​The National Dental Research Institute of Singapore, launched on Nov 4, 2019, aims to drive oral health research in Asia and translate scientific findings into applications that can benefit the local and regional communities.PHOTO: NATIONAL DENTAL CENTRE SINGAPORE/FACEBOOK

A new dental research institute has been set up to tackle Singapore's oral health issues.

A 2016 survey found that almost one in three Singaporeans aged 60 and above - or 31 per cent of the age group - were totally toothless.

This is considerably higher compared with other developed nations, where only 17 per cent to 20 per cent of the same age group have no teeth at all.

To address this problem, the National Dental Research Institute Singapore (NDRIS), launched yesterday, aims to drive oral health research in Asia and translate scientific findings into applications that can benefit the local and regional communities.

These include creating new dental devices with the help of technology. Examples are dental plugs constructed using a 3D printer to temporarily replace a dental implant, and microneedles for injection that will speed up the procedure and reduce pain.

Associate Professor Goh Bee Tin, director of research and education at NDRIS, said not knowing enough about oral hygiene, a high-sugar diet and misconceptions about how long our teeth should last are reasons why toothless smiles are common among the silver-haired in Singapore.

"The issue here is that most people go to the dentist only when there is a problem, such as a toothache. By then, it is already too late," she told The Straits Times.

False ideas about dental health also play a part, she said. The older generation "may think that extraction is the only way to treat or get rid of dental diseases, and that it is inevitable your teeth will decay and have to be extracted as you become older - but it is not true", she said.

Prof Goh cited the example of Sweden, where the average number of teeth that an 80-year-old has is 25. Singapore pales in comparison - only 9 per cent of those aged 80 and above have 20 teeth or more. An adult, on average, has 28 to 32 teeth for a full set.

The new institute will study micro-organisms in the mouth of elderly patients to see how they differ from younger patients.

"A lot of times, (the elderly) have dry mouth as there is a reduction in the saliva flow. That may change the profile of the micro-organisms," said Prof Goh.

"At the moment, it is sort of like a one size fits all; all dental diseases are treated the same way. But through advanced technologies, like through studying the microbiome or the micro-organisms in the future, we may be more able to tailor the treatment for specific segments of the population," she added.

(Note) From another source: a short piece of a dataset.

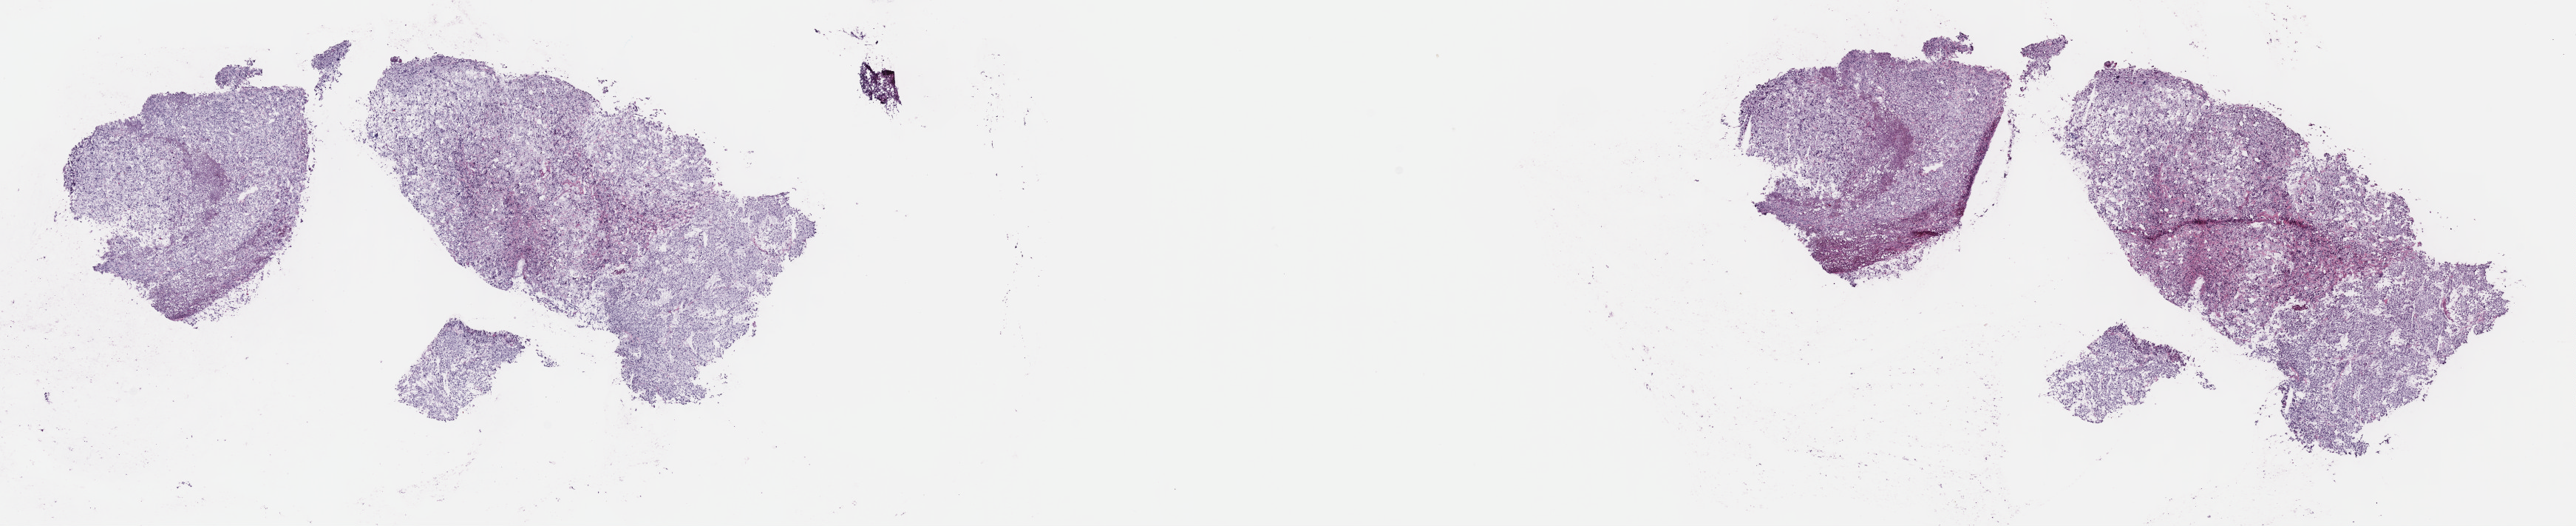
Hematoxylin and eosin (H&E) stained whole-slide image, shown as a low-resolution overview of the whole scanned area (about 28.2 x 5.8 mm, from a 40x scan). Frozen section. Adrenal gland, primary tumour sample. Male, age 80 years at initial diagnosis. Pathologist review of this section (percent, as recorded): tumour cells 80%, tumour nuclei 80%, normal cells 0%, stromal cells 20%, necrosis 0%. Infiltration values recorded for this section: lymphocyte infiltration 2%, monocyte infiltration 1%, neutrophil infiltration 1%.
Histologic diagnosis: Pheochromocytoma, NOS.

The NDRIS will also conduct surveys to study oral hygiene habits of the population, and improve overall dental health via research, education and policy recommendations.

Toothless smiles and aesthetics are not the only consequence of dental decay, said researchers The Straits Times spoke to.

Scientific evidence has pointed to the link between tooth decay and systemic diseases such as diabetes, heart disease and cancer, as well as pregnancy complications.

"The saliva actually reflects the general health of the person," said Professor Jaya Seneviratne, principal investigator at NDRIS.

"Gum disease is actually an inflammation of the mouth. It releases inflammatory components, such as bacteria, into the system's circulation. The bacteria can enter the bloodstream and traverse to other organs in the body, causing a lot of complications."

The research institute, which is a collaboration between the National Dental Centre Singapore (NDCS) and SingHealth Duke-NUS Academic Medical Centre, taps NDCS' clinical and research capabilities and partnerships with other academic and research institutions.